Here is an example of a startup hook that installs the wget utility and the Python package pandas:

apt-get update && apt-get install -y wget
python3.6 -m pip install pandas

The Iris example contains a TensorFlow Keras model that uses a startup hook to install an additional Python dependency.

Container Images

Determined provides a set of officially supported Docker images. These are the default images used to launch containers for experiments, commands, and any other workflow in the Determined system.

Default Images

In the current version of Determined, the experiments and commands are executed in containers with the following:

  • Ubuntu 18.04

  • CUDA 10.0

  • Python 3.6.9

  • TensorFlow 1.15.0

  • PyTorch 1.4.0

Determined will automatically select GPU-specific versions of each library when running on agents with GPUs.

In addition to the above settings, all trial runner containers are launched with additional Determined-specific harness code that orchestrates model training and evaluation in the container. Trial runner containers are also loaded with the experiment’s model definition and values of the hyperparameters for the current trial.

Note

The default images are determinedai/environments:cuda-10.0-pytorch-1.4-tf-1.15-gpu-0.7.0 and determinedai/environments:py-3.6.9-pytorch-1.4-tf-1.15-cpu-0.7.0 for GPU and CPU respectively.

TensorFlow 2 Images

Determined also supports TensorFlow 2.2 and has a Docker image you can use for experiments and commands containing the following:

  • Ubuntu 18.04

  • CUDA 10.1

  • Python 3.6.9

  • TensorFlow 2.2.0

  • PyTorch 1.4.0

This can be configured in your experiment configuration like below:

environment:
  image:
    gpu: "determinedai/environments:cuda-10.1-pytorch-1.4-tf-2.2-gpu-0.7.0"
    cpu: "determinedai/environments:py-3.6.9-pytorch-1.4-tf-2.2-cpu-0.7.0"

Custom Images

While the official images contain all the dependencies needed for basic deep learning workloads, many workloads have extra dependencies. If those extra dependencies are quick to install, you may want to consider using a startup hook. For situations where installing dependencies via startup-hook.sh would take too long, we suggest building your own Docker image and publishing to a Docker registry like Docker Hub.

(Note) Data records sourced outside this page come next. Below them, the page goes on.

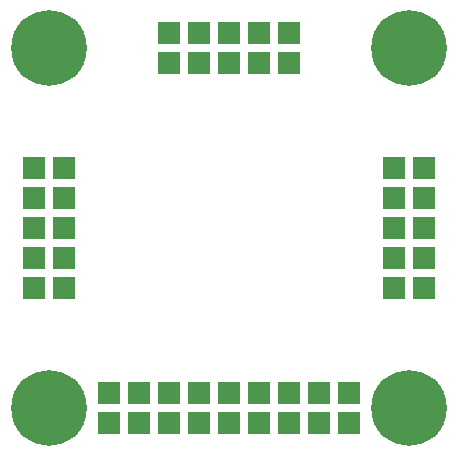
<source format=gbr>
G04 #@! TF.FileFunction,Soldermask,Bot*
%FSLAX46Y46*%
G04 Gerber Fmt 4.6, Leading zero omitted, Abs format (unit mm)*
G04 Created by KiCad (PCBNEW 4.0.2+dfsg1-2~bpo8+1-stable) date Mon 03 Apr 2017 09:19:50 AM CEST*
%MOMM*%
G01*
G04 APERTURE LIST*
%ADD10C,0.100000*%
%ADD11R,1.924000X1.924000*%
%ADD12C,6.400000*%
G04 APERTURE END LIST*
D10*
D11*
X163830000Y-101600000D03*
X161290000Y-101600000D03*
X163830000Y-99060000D03*
X161290000Y-99060000D03*
X163830000Y-96520000D03*
X161290000Y-96520000D03*
X163830000Y-93980000D03*
X161290000Y-93980000D03*
X163830000Y-91440000D03*
X161290000Y-91440000D03*
X157480000Y-110490000D03*
X157480000Y-113030000D03*
X152400000Y-80010000D03*
X152400000Y-82550000D03*
X149860000Y-80010000D03*
X149860000Y-82550000D03*
X147320000Y-80010000D03*
X147320000Y-82550000D03*
X144780000Y-80010000D03*
X144780000Y-82550000D03*
X142240000Y-80010000D03*
X142240000Y-82550000D03*
X133350000Y-101600000D03*
X130810000Y-101600000D03*
X133350000Y-99060000D03*
X130810000Y-99060000D03*
X133350000Y-96520000D03*
X130810000Y-96520000D03*
X133350000Y-93980000D03*
X130810000Y-93980000D03*
X133350000Y-91440000D03*
X130810000Y-91440000D03*
D12*
X132080000Y-111760000D03*
X132080000Y-81280000D03*
X162560000Y-111760000D03*
X162560000Y-81280000D03*
D11*
X154940000Y-110490000D03*
X154940000Y-113030000D03*
X152400000Y-110490000D03*
X152400000Y-113030000D03*
X149860000Y-110490000D03*
X149860000Y-113030000D03*
X147320000Y-110490000D03*
X147320000Y-113030000D03*
X144780000Y-110490000D03*
X144780000Y-113030000D03*
X142240000Y-110490000D03*
X142240000Y-113030000D03*
X139700000Y-110490000D03*
X139700000Y-113030000D03*
X137160000Y-110490000D03*
X137160000Y-113030000D03*
M02*

</source>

We recommend that custom images use one of the official Determined images as a base image (using the FROM instruction).

Warning

It is important to not install the TensorFlow, PyTorch, Horovod, or Apex packages as doing so will conflict with the base packages that are installed into Determined’s official environments.

Here is an example of a Dockerfile that installs both conda- and pip-based dependencies.

FROM determinedai/environments:cuda-10.0-pytorch-1.4-tf-1.15-gpu-0.7.0
RUN apt-get update && apt-get install -y unzip python-opencv graphviz
COPY environment.yml /tmp/environment.yml
COPY pip_requirements.txt /tmp/pip_requirements.txt
RUN conda env update --name base --file /tmp/environment.yml && \
    conda clean --all --force-pkgs-dirs --yes
RUN eval "$(conda shell.bash hook)" && \
    conda activate base && \
    pip install --requirement /tmp/pip_requirements.txt

Assuming this image has been published to a public repository on Docker Hub, you can configure an experiment, command, or notebook to use the image as follows:

environment:
  image: "my-user-name/my-repo-name:my-tag"

where my-user-name is your Docker Hub user, my-repo-name is the name of the Docker Hub repository, and my-tag is the image tag to use (e.g., latest).

If your image has been published to a private Docker Hub repository, you can also specify the credentials to use to access the repository:

environment:
  image: "my-user-name/my-repo-name:my-tag"
  registry_auth:
    username: my-user-name
    password: my-password

If your image has been published to a private Docker Registry, specify the registry path as part of the image field:

environment:
  image: "myregistry.local:5000/my-user-name/my-repo-name:my-tag"

Images will be fetched via HTTPS by default. An HTTPS proxy can be configured using the https_proxy field as part of the agent configuration.

Your custom image and credentials can also be set as the defaults for all tasks launched in Determined. This can be done under image and registry_auth in the Master Configuration. Please note that for this to take effect you will have to restart the master.